A plataforma Discord enviou um ofício à Agência Nacional de Proteção de Dados (ANPD) nesta sexta-feira (14) pedindo a revogação da determinação que suspende as transmissões ao vivo (lives) no Brasil. A empresa alega que não consegue cumprir o prazo de três dias úteis estipulado pela agência, que termina nesta segunda-feira (17). A decisão da ANPD foi tomada após a repercussão do caso de uma adolescente de 13 anos que teria sido induzida a tirar a própria vida na plataforma, gerando reações do governo federal e uma operação policial de combate a crimes contra crianças e adolescentes.
No pedido de reconsideração, o Discord solicita que a ANPD “reconsidere o Despacho Decisório nº 3/2026/SFI e revogue a medida preventiva, à luz dos elementos ora juntados aos autos, inclusive a Resposta ao Ofício nº 16/2026 protocolada nesta data, sem prejuízo do prosseguimento da instrução deste processo de fiscalização, no qual a Discord seguirá cooperando integralmente”. O despacho citado determina “a suspensão, em relação aos usuários localizados no território nacional, da funcionalidade ‘Go Live’ e de quaisquer outros recursos de transmissão e compartilhamento de vídeo funcionalmente equivalentes”.

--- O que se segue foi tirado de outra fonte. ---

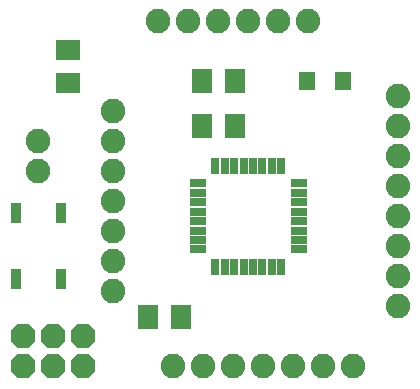
<source format=gts>
G75*
%MOIN*%
%OFA0B0*%
%FSLAX24Y24*%
%IPPOS*%
%LPD*%
%AMOC8*
5,1,8,0,0,1.08239X$1,22.5*
%
%ADD10R,0.0580X0.0300*%
%ADD11R,0.0300X0.0580*%
%ADD12R,0.0710X0.0789*%
%ADD13R,0.0380X0.0680*%
%ADD14R,0.0552X0.0631*%
%ADD15C,0.0820*%
%ADD16OC8,0.0820*%
%ADD17R,0.0789X0.0710*%
D10*
X006990Y005078D03*
X006990Y005393D03*
X006990Y005708D03*
X006990Y006023D03*
X006990Y006337D03*
X006990Y006652D03*
X006990Y006967D03*
X006990Y007282D03*
X010370Y007282D03*
X010370Y006967D03*
X010370Y006652D03*
X010370Y006337D03*
X010370Y006023D03*
X010370Y005708D03*
X010370Y005393D03*
X010370Y005078D03*
D11*
X009782Y004490D03*
X009467Y004490D03*
X009152Y004490D03*
X008837Y004490D03*
X008523Y004490D03*
X008208Y004490D03*
X007893Y004490D03*
X007578Y004490D03*
X007578Y007870D03*
X007893Y007870D03*
X008208Y007870D03*
X008523Y007870D03*
X008837Y007870D03*
X009152Y007870D03*
X009467Y007870D03*
X009782Y007870D03*
D12*
X008231Y009180D03*
X007129Y009180D03*
X007129Y010680D03*
X008231Y010680D03*
X006431Y002830D03*
X005329Y002830D03*
D13*
X002430Y004080D03*
X000930Y004080D03*
X000930Y006280D03*
X002430Y006280D03*
D14*
X010639Y010680D03*
X011821Y010680D03*
D15*
X013680Y010180D03*
X013680Y009180D03*
X013680Y008180D03*
X013680Y007180D03*
X013680Y006180D03*
X013680Y005180D03*
X013680Y004180D03*
X013680Y003180D03*
X012180Y001180D03*
X011180Y001180D03*
X010180Y001180D03*
X009180Y001180D03*
X008180Y001180D03*
X007180Y001180D03*
X006180Y001180D03*
X004180Y003680D03*
X004180Y004680D03*
X004180Y005680D03*
X004180Y006680D03*
X004180Y007680D03*
X004180Y008680D03*
X004180Y009680D03*
X001680Y008680D03*
X001680Y007680D03*
X005680Y012680D03*
X006680Y012680D03*
X007680Y012680D03*
X008680Y012680D03*
X009680Y012680D03*
X010680Y012680D03*
D16*
X001180Y001180D03*
X001180Y002180D03*
X002180Y002180D03*
X002180Y001180D03*
X003180Y001180D03*
X003180Y002180D03*
D17*
X002680Y010629D03*
X002680Y011731D03*
M02*

</source>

A ANPD justificou a medida afirmando que a plataforma “vem sendo utilizada de forma recorrente como ambiente para a prática de graves violações contra crianças e adolescentes, episódios nos quais as lives têm sido reiteradamente empregadas em práticas de violência, assédio, indução à automutilação e ao suicídio”. A suspensão, determinada na última quarta-feira (12), atinge apenas a ferramenta de lives, não a plataforma como um todo.

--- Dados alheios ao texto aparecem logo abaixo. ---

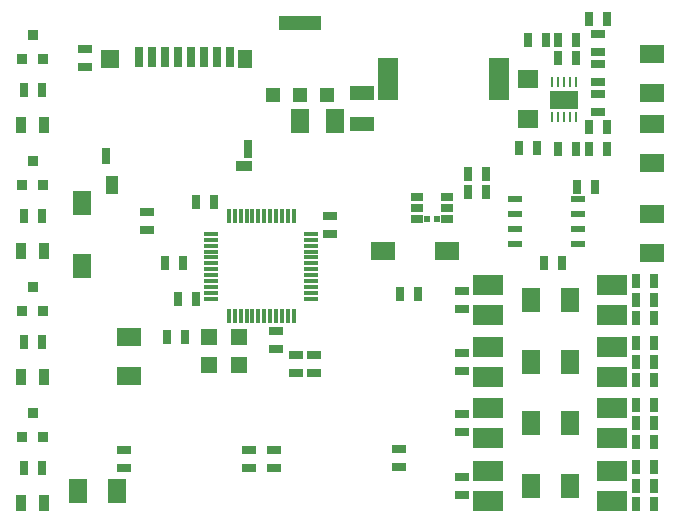
<source format=gtp>
G04 (created by PCBNEW (2013-mar-13)-stable) date Tue 21 Jul 2015 10:15:33 AM CEST*
%MOIN*%
G04 Gerber Fmt 3.4, Leading zero omitted, Abs format*
%FSLAX34Y34*%
G01*
G70*
G90*
G04 APERTURE LIST*
%ADD10C,0.005906*%
%ADD11R,0.036000X0.036000*%
%ADD12R,0.035000X0.055000*%
%ADD13R,0.025000X0.045000*%
%ADD14R,0.070100X0.140200*%
%ADD15R,0.070866X0.059843*%
%ADD16R,0.080000X0.060000*%
%ADD17R,0.078700X0.047200*%
%ADD18R,0.045000X0.025000*%
%ADD19R,0.094488X0.064961*%
%ADD20R,0.011024X0.033465*%
%ADD21R,0.098400X0.070900*%
%ADD22R,0.060000X0.080000*%
%ADD23R,0.011800X0.047200*%
%ADD24R,0.047200X0.011800*%
%ADD25R,0.055100X0.055118*%
%ADD26R,0.047200X0.047200*%
%ADD27R,0.141700X0.047200*%
%ADD28R,0.062992X0.078700*%
%ADD29R,0.078740X0.059055*%
%ADD30R,0.059055X0.078740*%
%ADD31R,0.027559X0.068898*%
%ADD32R,0.059055X0.059055*%
%ADD33R,0.051181X0.059055*%
%ADD34R,0.031496X0.059055*%
%ADD35R,0.031496X0.055118*%
%ADD36R,0.058071X0.035433*%
%ADD37R,0.039370X0.061024*%
%ADD38R,0.045000X0.020000*%
%ADD39R,0.039400X0.027600*%
%ADD40R,0.019700X0.023600*%
G04 APERTURE END LIST*
G54D10*
G54D11*
X47850Y-32450D03*
X47150Y-32450D03*
X47500Y-31650D03*
X47850Y-36650D03*
X47150Y-36650D03*
X47500Y-35850D03*
X47850Y-40850D03*
X47150Y-40850D03*
X47500Y-40050D03*
X47850Y-45050D03*
X47150Y-45050D03*
X47500Y-44250D03*
G54D12*
X47875Y-34650D03*
X47125Y-34650D03*
G54D13*
X47800Y-33500D03*
X47200Y-33500D03*
G54D12*
X47875Y-38850D03*
X47125Y-38850D03*
G54D13*
X47800Y-37700D03*
X47200Y-37700D03*
G54D12*
X47875Y-43050D03*
X47125Y-43050D03*
G54D13*
X47800Y-41900D03*
X47200Y-41900D03*
G54D12*
X47875Y-47250D03*
X47125Y-47250D03*
G54D13*
X47800Y-46100D03*
X47200Y-46100D03*
G54D14*
X63044Y-33138D03*
X59344Y-33138D03*
G54D15*
X64015Y-33138D03*
X64015Y-34477D03*
G54D16*
X68140Y-33590D03*
X68140Y-32290D03*
G54D17*
X58475Y-33603D03*
X58475Y-34627D03*
G54D13*
X65610Y-31823D03*
X65010Y-31823D03*
X65610Y-32423D03*
X65010Y-32423D03*
X65020Y-35463D03*
X65620Y-35463D03*
X66060Y-35463D03*
X66660Y-35463D03*
G54D18*
X66360Y-34223D03*
X66360Y-33623D03*
G54D13*
X64310Y-35423D03*
X63710Y-35423D03*
X66055Y-31115D03*
X66655Y-31115D03*
G54D19*
X65210Y-33813D03*
G54D20*
X64816Y-34393D03*
X65013Y-34393D03*
X65210Y-34393D03*
X65406Y-34393D03*
X65603Y-34393D03*
X65603Y-33232D03*
X65406Y-33232D03*
X65210Y-33232D03*
X65013Y-33232D03*
X64816Y-33232D03*
G54D18*
X66360Y-31623D03*
X66360Y-32223D03*
G54D13*
X66060Y-34723D03*
X66660Y-34723D03*
G54D18*
X66360Y-32623D03*
X66360Y-33223D03*
G54D13*
X64620Y-31823D03*
X64020Y-31823D03*
G54D16*
X68140Y-34640D03*
X68140Y-35940D03*
G54D13*
X67600Y-46690D03*
X68200Y-46690D03*
X68200Y-39860D03*
X67600Y-39860D03*
X68200Y-41930D03*
X67600Y-41930D03*
X68200Y-43990D03*
X67600Y-43990D03*
X68200Y-46070D03*
X67600Y-46070D03*
G54D21*
X66817Y-43050D03*
X66817Y-42050D03*
X62683Y-43050D03*
X62683Y-42050D03*
X66817Y-45110D03*
X66817Y-44110D03*
X62683Y-45110D03*
X62683Y-44110D03*
X66817Y-47190D03*
X66817Y-46190D03*
X62683Y-47190D03*
X62683Y-46190D03*
G54D13*
X67600Y-42550D03*
X68200Y-42550D03*
X67600Y-44610D03*
X68200Y-44610D03*
G54D21*
X66817Y-40980D03*
X66817Y-39980D03*
X62683Y-40980D03*
X62683Y-39980D03*
G54D13*
X67600Y-40480D03*
X68200Y-40480D03*
X67600Y-41100D03*
X68200Y-41100D03*
X67600Y-43170D03*
X68200Y-43170D03*
X67600Y-45230D03*
X68200Y-45230D03*
X67600Y-47310D03*
X68200Y-47310D03*
G54D18*
X61805Y-40180D03*
X61805Y-40780D03*
X61805Y-42250D03*
X61805Y-42850D03*
X61805Y-44310D03*
X61805Y-44910D03*
X61805Y-46390D03*
X61805Y-46990D03*
G54D22*
X65400Y-40480D03*
X64100Y-40480D03*
X65400Y-42550D03*
X64100Y-42550D03*
X65400Y-44610D03*
X64100Y-44610D03*
X65400Y-46690D03*
X64100Y-46690D03*
G54D23*
X54037Y-41043D03*
X54234Y-41043D03*
X54431Y-41043D03*
X54628Y-41043D03*
X54825Y-41043D03*
X55022Y-41043D03*
X55218Y-41043D03*
X55415Y-41043D03*
X55612Y-41043D03*
X55809Y-41043D03*
X56006Y-41043D03*
X56203Y-41043D03*
G54D24*
X56793Y-40453D03*
X56793Y-40256D03*
X56793Y-40059D03*
X56793Y-39862D03*
X56793Y-39665D03*
X56793Y-39468D03*
X56793Y-39272D03*
X56793Y-39075D03*
X56793Y-38878D03*
X56793Y-38681D03*
X56793Y-38484D03*
X56793Y-38287D03*
G54D23*
X56203Y-37697D03*
X56006Y-37697D03*
X55809Y-37697D03*
X55612Y-37697D03*
X55415Y-37697D03*
X55218Y-37697D03*
X55022Y-37697D03*
X54825Y-37697D03*
X54628Y-37697D03*
X54431Y-37697D03*
X54234Y-37697D03*
X54037Y-37697D03*
G54D24*
X53447Y-38287D03*
X53447Y-38484D03*
X53447Y-38681D03*
X53447Y-38878D03*
X53447Y-39075D03*
X53447Y-39272D03*
X53447Y-39468D03*
X53447Y-39665D03*
X53447Y-39862D03*
X53447Y-40059D03*
X53447Y-40256D03*
X53447Y-40453D03*
G54D25*
X53370Y-42672D03*
X54370Y-42672D03*
X54370Y-41727D03*
X53370Y-41727D03*
G54D26*
X56410Y-33671D03*
X55504Y-33671D03*
X57316Y-33671D03*
G54D27*
X56410Y-31269D03*
G54D28*
X56399Y-34515D03*
X57580Y-34515D03*
G54D18*
X56280Y-42330D03*
X56280Y-42930D03*
X56880Y-42330D03*
X56880Y-42930D03*
G54D13*
X51910Y-39270D03*
X52510Y-39270D03*
G54D29*
X61297Y-38870D03*
X59172Y-38870D03*
G54D30*
X49150Y-37247D03*
X49150Y-39372D03*
G54D18*
X55615Y-41540D03*
X55615Y-42140D03*
X57395Y-38285D03*
X57395Y-37685D03*
X54710Y-46080D03*
X54710Y-45480D03*
X55530Y-46080D03*
X55530Y-45480D03*
G54D13*
X53550Y-37235D03*
X52950Y-37235D03*
X52945Y-40455D03*
X52345Y-40455D03*
G54D22*
X49000Y-46855D03*
X50300Y-46855D03*
G54D16*
X50710Y-43025D03*
X50710Y-41725D03*
G54D13*
X52565Y-41725D03*
X51965Y-41725D03*
G54D31*
X51050Y-32403D03*
X51483Y-32403D03*
X51916Y-32403D03*
X52349Y-32403D03*
X52782Y-32403D03*
X53215Y-32403D03*
X53648Y-32403D03*
X54081Y-32403D03*
G54D32*
X50085Y-32452D03*
G54D33*
X54593Y-32452D03*
G54D34*
X54662Y-35445D03*
G54D35*
X49957Y-35700D03*
G54D36*
X54529Y-36035D03*
G54D37*
X50154Y-36655D03*
G54D18*
X51310Y-38170D03*
X51310Y-37570D03*
X49260Y-32115D03*
X49260Y-32715D03*
G54D13*
X62000Y-36300D03*
X62600Y-36300D03*
X62000Y-36890D03*
X62600Y-36890D03*
G54D16*
X68140Y-38925D03*
X68140Y-37625D03*
G54D38*
X65685Y-37120D03*
X63585Y-37120D03*
X65685Y-37620D03*
X65685Y-38120D03*
X65685Y-38620D03*
X63585Y-37620D03*
X63585Y-38120D03*
X63585Y-38620D03*
G54D39*
X61305Y-37055D03*
X61305Y-37430D03*
X61305Y-37805D03*
X60305Y-37805D03*
X60305Y-37430D03*
X60305Y-37055D03*
G54D40*
X60962Y-37805D03*
X60648Y-37805D03*
G54D13*
X65130Y-39245D03*
X64530Y-39245D03*
X60355Y-40295D03*
X59755Y-40295D03*
X65635Y-36730D03*
X66235Y-36730D03*
G54D18*
X50550Y-45480D03*
X50550Y-46080D03*
X59710Y-45475D03*
X59710Y-46075D03*
M02*

</source>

Dificuldades técnicas e pedido de novo prazo
O Discord argumenta que o prazo estipulado pela ANPD não é “materialmente executável”. A empresa afirma que “a engenharia, o teste e a implantação de uma desativação delimitada por país nos clientes de desktop, dispositivos móveis e consoles, com a evidência de verificação que a decisão exige, não são materialmente executáveis, com integridade, no prazo fixado”. Diante disso, a plataforma pede que a agência estabeleça um cronograma para a implementação da medida, com prazo mínimo de 15 dias úteis, e prorrogue pelo mesmo período o prazo para cumprimento.
O Discord é uma plataforma de comunicação amplamente utilizada por jogadores de games online e também por adolescentes. A empresa tem sido alvo de críticas e investigações relacionadas a falhas na moderação de conteúdo e na verificação da idade dos usuários. O caso da adolescente de 13 anos, que teria sido induzida ao suicídio por meio da plataforma, intensificou o escrutínio sobre as práticas da empresa e levou à ação da ANPD.
Esse episódio insere-se em um contexto mais amplo de debates sobre a responsabilidade das plataformas digitais na proteção de menores e na moderação de conteúdo. O governo federal tem sinalizado maior rigor na fiscalização de redes sociais e aplicativos de mensagens, especialmente após casos de grande repercussão envolvendo crimes contra crianças e adolescentes. A ANPD, como órgão regulador, tem assumido papel central nessa fiscalização, mas enfrenta desafios operacionais e jurídicos para equilibrar a proteção de dados e a liberdade de expressão.
Enquanto isso, a decisão da ANPD permanece em vigor até que o pedido de reconsideração seja analisado. A expectativa é que a agência avalie os argumentos técnicos apresentados pela plataforma e decida sobre a viabilidade de um novo cronograma. O caso também deve alimentar discussões no Congresso Nacional sobre a necessidade de uma legislação mais específica para a regulação de plataformas digitais no Brasil.